Department of Health Care Administration, Idaho State University, Pocatello, ID 83209, USA.
Med Educ Online. 2012;17:8432. doi: 10.3402/meo.v17i0.8432. Epub 2012 Feb 16.
This paper presents a narrative summary of an increasingly important trend in medical education by addressing the merits of community-based distributive medical education (CBDME). This is a relatively new and compelling model for teaching and training physicians in a manner that may better meet societal needs and expectations. Issues and trends regarding the growing shortage and imbalanced distribution of physicians in the USA are addressed, including the role of international medical graduates. A historical overview of costs and funding sources for medical education is presented, as well as initiatives to increase the training and placement of physicians cost-effectively through new and expanded medical schools, two- and four-year regional or branch campuses and CBDME. Our research confirms that although medical schools have responded to Association of American Medical Colleges calls for higher student enrollment and societal concerns about the distribution and placement of physicians, significant opportunities for improvement remain. Finally, the authors recommend further research be conducted to guide policy on incentives for physicians to locate in underserved communities, and determine the cost-effectiveness of the CBDME model in both the near and long terms.

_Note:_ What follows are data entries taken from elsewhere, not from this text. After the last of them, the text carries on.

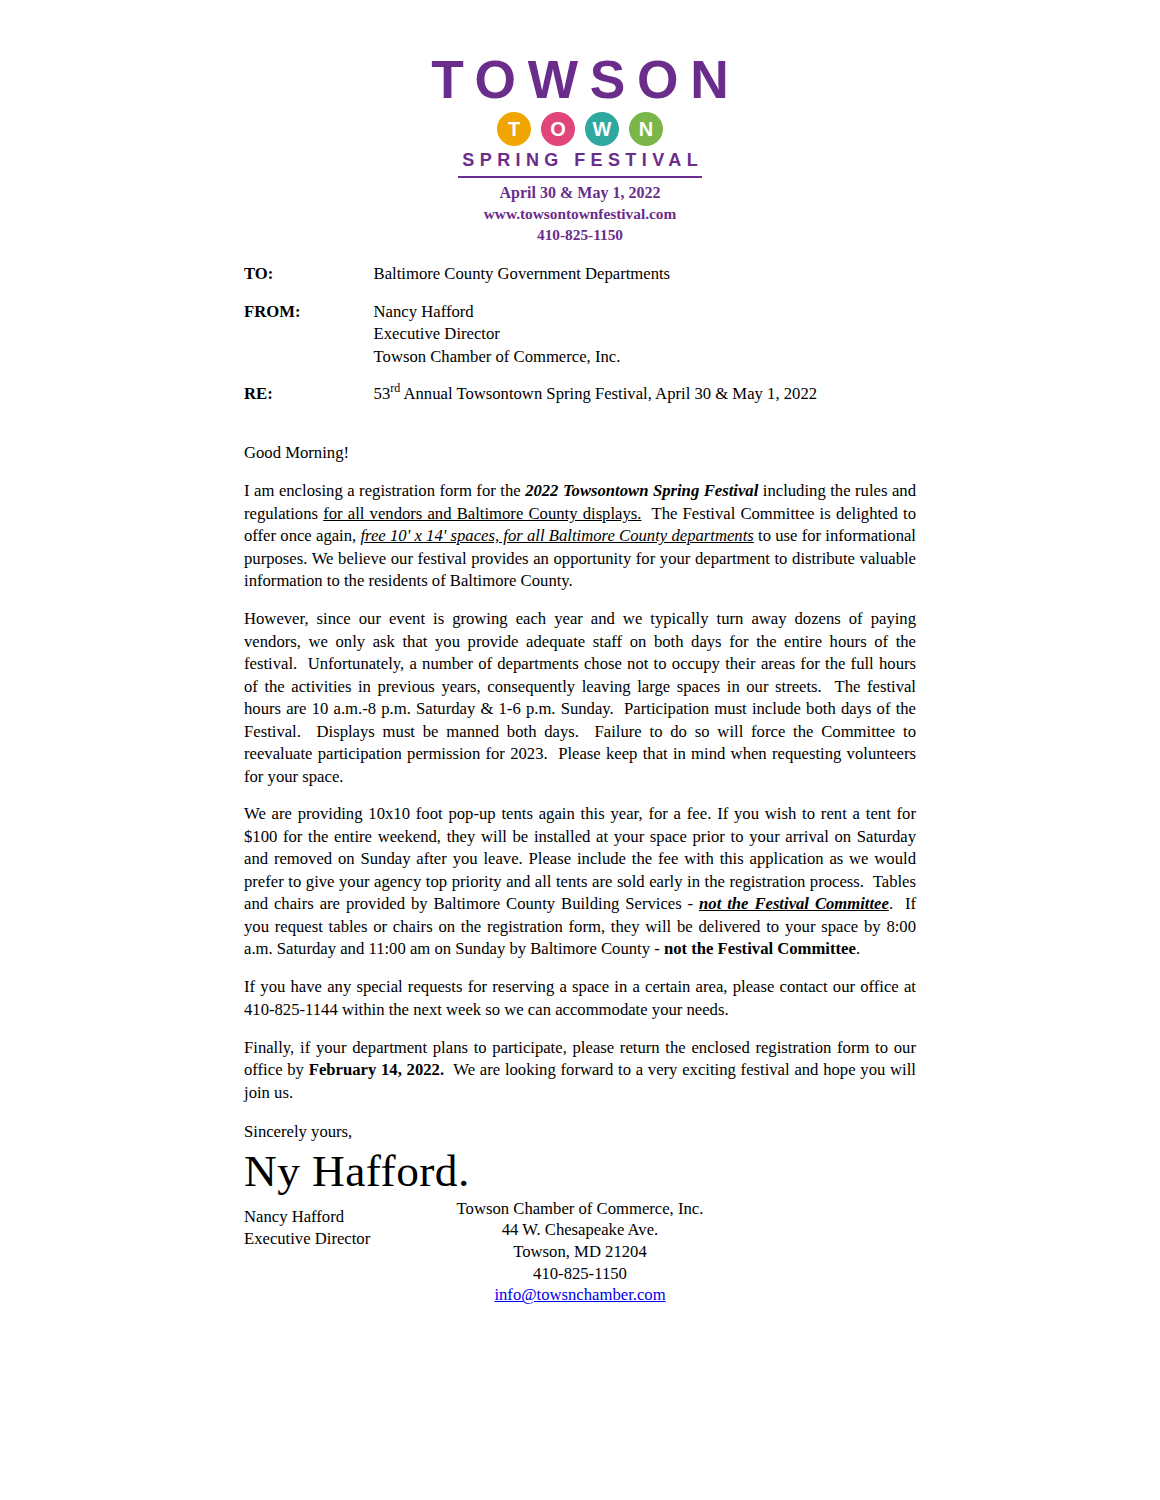TOWSON
SPRING FESTIVAL
April 30 & May 1, 2022
www.towsontownfestival.com
410-825-1150
| TO: | Baltimore County Government Departments |
| FROM: | Nancy Hafford Executive Director Towson Chamber of Commerce, Inc. |
| RE: | 53 rd Annual Towsontown Spring Festival, April 30 & May 1, 2022 |
Good Morning!
I am enclosing a registration form for the 2022 Towsontown Spring Festival including the rules and regulations for all vendors and Baltimore County displays. The Festival Committee is delighted to offer once again, free 10' x 14' spaces, for all Baltimore County departments to use for informational purposes. We believe our festival provides an opportunity for your department to distribute valuable information to the residents of Baltimore County.
However, since our event is growing each year and we typically turn away dozens of paying vendors, we only ask that you provide adequate staff on both days for the entire hours of the festival. Unfortunately, a number of departments chose not to occupy their areas for the full hours of the activities in previous years, consequently leaving large spaces in our streets. The festival hours are 10 a.m.-8 p.m. Saturday & 1-6 p.m. Sunday. Participation must include both days of the Festival. Displays must be manned both days. Failure to do so will force the Committee to reevaluate participation permission for 2023. Please keep that in mind when requesting volunteers for your space.
We are providing 10x10 foot pop-up tents again this year, for a fee. If you wish to rent a tent for $100 for the entire weekend, they will be installed at your space prior to your arrival on Saturday and removed on Sunday after you leave. Please include the fee with this application as we would prefer to give your agency top priority and all tents are sold early in the registration process. Tables and chairs are provided by Baltimore County Building Services - not the Festival Committee. If you request tables or chairs on the registration form, they will be delivered to your space by 8:00 a.m. Saturday and 11:00 am on Sunday by Baltimore County - not the Festival Committee.
If you have any special requests for reserving a space in a certain area, please contact our office at 410-825-1144 within the next week so we can accommodate your needs.
Finally, if your department plans to participate, please return the enclosed registration form to our office by February 14, 2022. We are looking forward to a very exciting festival and hope you will join us.
Sincerely yours,
Ny Hafford.
Nancy Hafford
Executive Director
Towson Chamber of Commerce, Inc.
44 W. Chesapeake Ave.
Towson, MD 21204
410-825-1150
info@towsnchamber.com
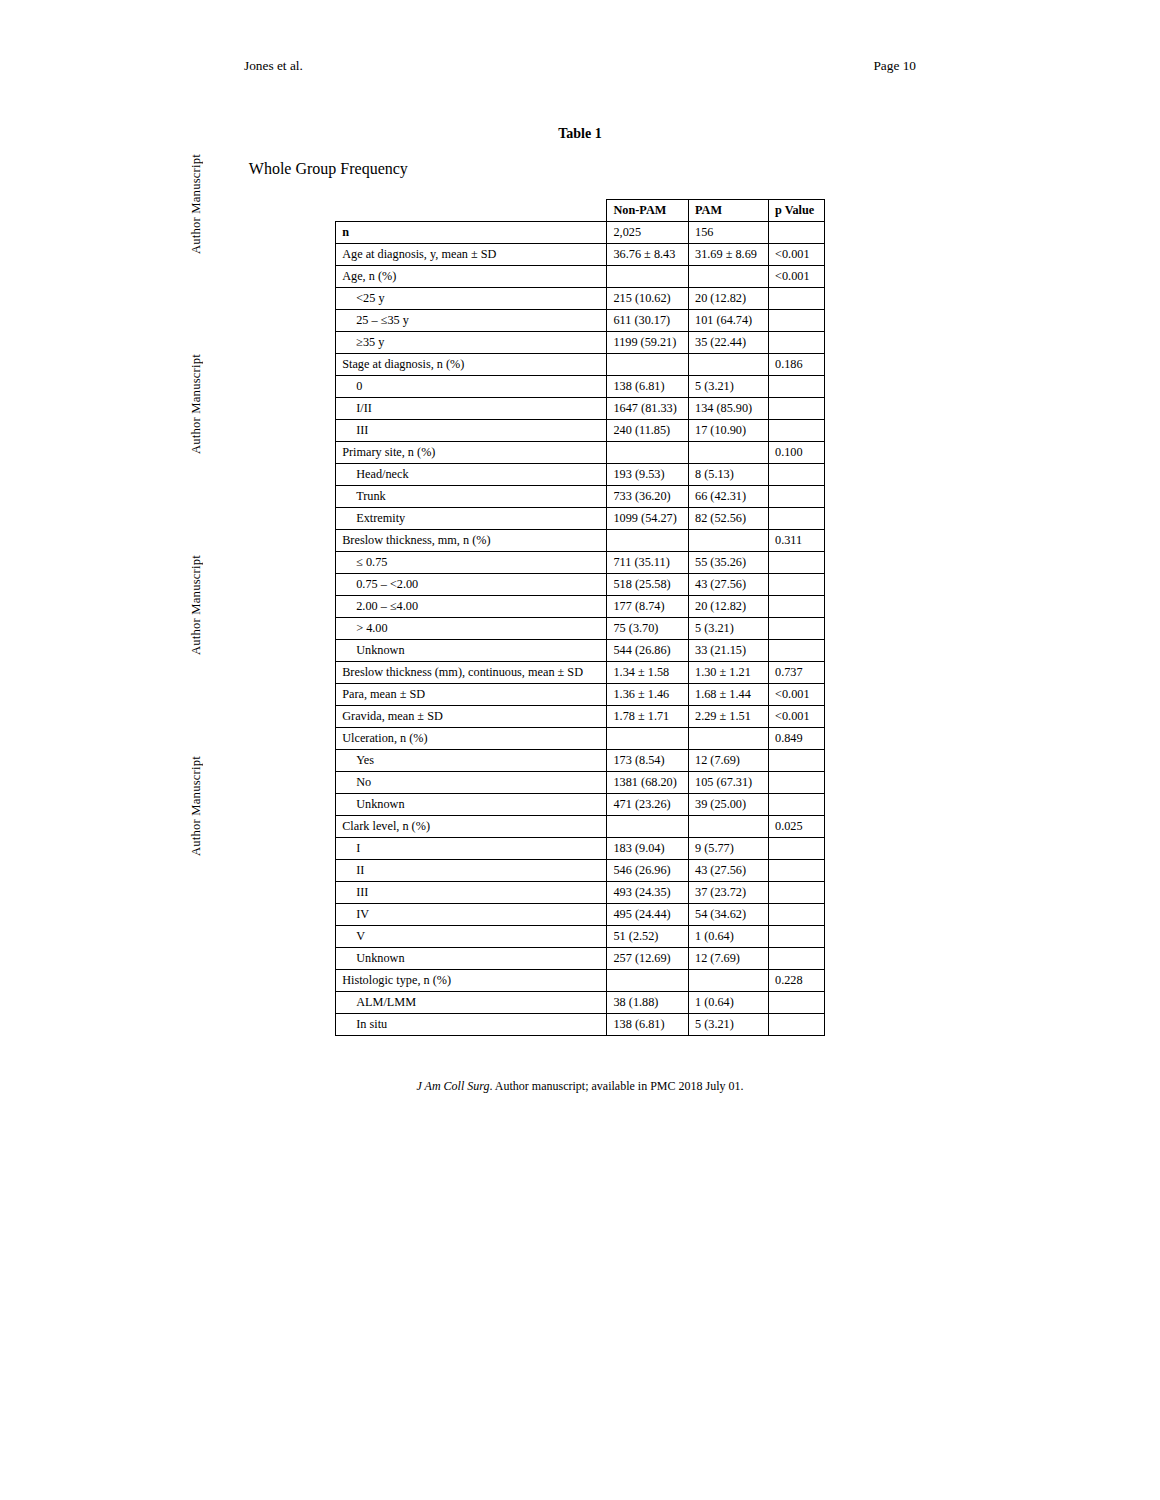Author Manuscript Author Manuscript Author Manuscript Author Manuscript
Jones et al.
Page 10
Table 1
Whole Group Frequency
| | Non-PAM | PAM | p Value |
| --- | --- | --- | --- |
| n | 2,025 | 156 | |
| Age at diagnosis, y, mean ± SD | 36.76 ± 8.43 | 31.69 ± 8.69 | <0.001 |
| Age, n (%) | | | <0.001 |
| <25 y | 215 (10.62) | 20 (12.82) | |
| 25 – ≤35 y | 611 (30.17) | 101 (64.74) | |
| ≥35 y | 1199 (59.21) | 35 (22.44) | |
| Stage at diagnosis, n (%) | | | 0.186 |
| 0 | 138 (6.81) | 5 (3.21) | |
| I/II | 1647 (81.33) | 134 (85.90) | |
| III | 240 (11.85) | 17 (10.90) | |
| Primary site, n (%) | | | 0.100 |
| Head/neck | 193 (9.53) | 8 (5.13) | |
| Trunk | 733 (36.20) | 66 (42.31) | |
| Extremity | 1099 (54.27) | 82 (52.56) | |
| Breslow thickness, mm, n (%) | | | 0.311 |
| ≤ 0.75 | 711 (35.11) | 55 (35.26) | |
| 0.75 – <2.00 | 518 (25.58) | 43 (27.56) | |
| 2.00 – ≤4.00 | 177 (8.74) | 20 (12.82) | |
| > 4.00 | 75 (3.70) | 5 (3.21) | |
| Unknown | 544 (26.86) | 33 (21.15) | |
| Breslow thickness (mm), continuous, mean ± SD | 1.34 ± 1.58 | 1.30 ± 1.21 | 0.737 |
| Para, mean ± SD | 1.36 ± 1.46 | 1.68 ± 1.44 | <0.001 |
| Gravida, mean ± SD | 1.78 ± 1.71 | 2.29 ± 1.51 | <0.001 |
| Ulceration, n (%) | | | 0.849 |
| Yes | 173 (8.54) | 12 (7.69) | |
| No | 1381 (68.20) | 105 (67.31) | |
| Unknown | 471 (23.26) | 39 (25.00) | |
| Clark level, n (%) | | | 0.025 |
| I | 183 (9.04) | 9 (5.77) | |
| II | 546 (26.96) | 43 (27.56) | |
| III | 493 (24.35) | 37 (23.72) | |
| IV | 495 (24.44) | 54 (34.62) | |
| V | 51 (2.52) | 1 (0.64) | |
| Unknown | 257 (12.69) | 12 (7.69) | |
| Histologic type, n (%) | | | 0.228 |
| ALM/LMM | 38 (1.88) | 1 (0.64) | |
| In situ | 138 (6.81) | 5 (3.21) | |
J Am Coll Surg. Author manuscript; available in PMC 2018 July 01.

本文通过介绍基于社区的分布式医学教育(CBDME)的优点,对医学教育中一个日益重要的趋势进行了叙述性总结。这是一种相对较新且引人注目的医师教学和培训模式,可能更能满足社会的需求和期望。本文还讨论了美国医生短缺和分布不均的问题和趋势,包括国际医学毕业生的作用。本文还介绍了医学教育成本和资金来源的历史概述,以及通过新的和扩大的医学院、两年制和四年制地区或分校以及 CBDME 来提高医师培训和安置效率的举措。我们的研究证实,尽管医学院已经响应美国医学协会(Association of American Medical Colleges)提高学生入学率的呼吁以及社会对医生分布和安置的关注,但仍有很大的改进空间。最后,作者建议进一步开展研究,为激励医生到服务不足的社区工作制定政策,并确定 CBDME 模式在近期和长期内的成本效益。